Class action and data protection risk after Lloyd v Google: What next? | BCS Law specialist group
In November 2021, the UK Supreme Court handed down its decision in Lloyd v Google. This long-awaited judgment has created a stir in the legal community and mainstream press alike. The Court’s judgment put an end to campaigner Richard Lloyd’s case against Google.
Lloyd used one of the UK’s class action mechanisms, known as the “representative action”, to sue on behalf of over 4 million Apple iPhone users who resided in England and Wales for several months during which Google used a browser cookie known as the “Safari workaround” to collect information about users’ internet activity without their consent. Lloyd sought damages for “loss of control” of data said to have resulted from Google’s conduct, which was arguably in breach of data protection law.
The damages were allegedly in the region of £3 billion across the class of claimants.
In this session, the speakers will explain what the Supreme Court decided in Lloyd v Google and why.
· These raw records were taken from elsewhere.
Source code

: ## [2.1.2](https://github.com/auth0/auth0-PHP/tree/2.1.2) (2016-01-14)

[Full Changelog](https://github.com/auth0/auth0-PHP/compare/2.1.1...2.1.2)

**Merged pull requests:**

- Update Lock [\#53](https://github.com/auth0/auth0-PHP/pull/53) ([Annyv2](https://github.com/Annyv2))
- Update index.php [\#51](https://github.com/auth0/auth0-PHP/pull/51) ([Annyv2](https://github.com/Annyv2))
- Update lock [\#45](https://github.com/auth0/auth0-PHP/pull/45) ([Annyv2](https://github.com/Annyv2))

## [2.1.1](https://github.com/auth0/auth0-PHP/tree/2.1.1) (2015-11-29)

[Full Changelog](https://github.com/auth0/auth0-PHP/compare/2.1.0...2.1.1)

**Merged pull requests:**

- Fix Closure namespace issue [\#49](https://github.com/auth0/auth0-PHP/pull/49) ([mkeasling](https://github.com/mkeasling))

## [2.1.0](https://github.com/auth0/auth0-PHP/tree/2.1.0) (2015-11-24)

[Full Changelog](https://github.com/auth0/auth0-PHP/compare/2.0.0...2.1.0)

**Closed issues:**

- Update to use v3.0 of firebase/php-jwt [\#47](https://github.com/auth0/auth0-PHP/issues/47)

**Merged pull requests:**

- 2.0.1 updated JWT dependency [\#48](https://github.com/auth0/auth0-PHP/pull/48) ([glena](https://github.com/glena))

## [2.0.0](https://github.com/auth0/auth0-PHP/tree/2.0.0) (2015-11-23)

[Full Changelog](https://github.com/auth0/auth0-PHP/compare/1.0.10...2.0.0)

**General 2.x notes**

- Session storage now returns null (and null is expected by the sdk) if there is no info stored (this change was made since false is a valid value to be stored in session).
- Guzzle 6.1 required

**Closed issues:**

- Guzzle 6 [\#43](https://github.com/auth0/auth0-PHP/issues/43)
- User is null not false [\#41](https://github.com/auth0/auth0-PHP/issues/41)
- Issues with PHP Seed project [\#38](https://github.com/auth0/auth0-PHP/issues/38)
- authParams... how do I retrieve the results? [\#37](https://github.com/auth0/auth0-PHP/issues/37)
They will then consider its ramifications for organisations both in terms of data protection risk and class action exposure.
In doing so, the speakers will give an overview of the development of class action mechanisms in the UK and share their views on why US and Australian-style class actions are set to become part of the UK’s legal landscape.
In Lloyd v Google, CMS acted for two of the Interveners in the Supreme Court appeal.